PROBLEM STATEMENT:
Identify each line in the entries below that contains the string "compensation", and copy every such line in full. The match is case-sensitive.

Page-level text extractions:
-*-

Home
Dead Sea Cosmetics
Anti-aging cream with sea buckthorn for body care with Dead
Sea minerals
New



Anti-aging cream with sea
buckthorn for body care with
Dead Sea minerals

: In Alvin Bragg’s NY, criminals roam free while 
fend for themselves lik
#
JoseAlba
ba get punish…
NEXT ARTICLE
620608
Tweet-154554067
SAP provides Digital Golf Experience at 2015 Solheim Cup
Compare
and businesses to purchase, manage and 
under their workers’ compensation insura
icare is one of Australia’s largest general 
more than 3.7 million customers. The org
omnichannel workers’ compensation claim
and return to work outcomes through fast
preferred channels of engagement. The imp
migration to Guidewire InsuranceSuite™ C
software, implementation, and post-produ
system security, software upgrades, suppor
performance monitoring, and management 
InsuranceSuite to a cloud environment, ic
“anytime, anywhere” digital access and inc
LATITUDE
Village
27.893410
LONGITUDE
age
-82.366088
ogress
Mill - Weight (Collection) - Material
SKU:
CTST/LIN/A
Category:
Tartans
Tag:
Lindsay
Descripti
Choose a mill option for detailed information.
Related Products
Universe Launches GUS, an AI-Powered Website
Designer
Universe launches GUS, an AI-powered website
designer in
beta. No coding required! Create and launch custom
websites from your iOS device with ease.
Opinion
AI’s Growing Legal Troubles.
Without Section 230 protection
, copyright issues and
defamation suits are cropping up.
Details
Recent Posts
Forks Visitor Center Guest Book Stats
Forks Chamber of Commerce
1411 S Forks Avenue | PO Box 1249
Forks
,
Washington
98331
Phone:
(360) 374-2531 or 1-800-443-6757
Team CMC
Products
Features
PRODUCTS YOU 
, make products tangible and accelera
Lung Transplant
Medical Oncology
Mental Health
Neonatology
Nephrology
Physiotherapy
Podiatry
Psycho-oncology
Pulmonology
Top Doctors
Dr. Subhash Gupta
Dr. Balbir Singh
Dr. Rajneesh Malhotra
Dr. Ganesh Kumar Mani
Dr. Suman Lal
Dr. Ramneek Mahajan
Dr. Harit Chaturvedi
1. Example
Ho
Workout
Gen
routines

-*-

RESPONSE AREA:
under their workers’ compensation insura
omnichannel workers’ compensation claim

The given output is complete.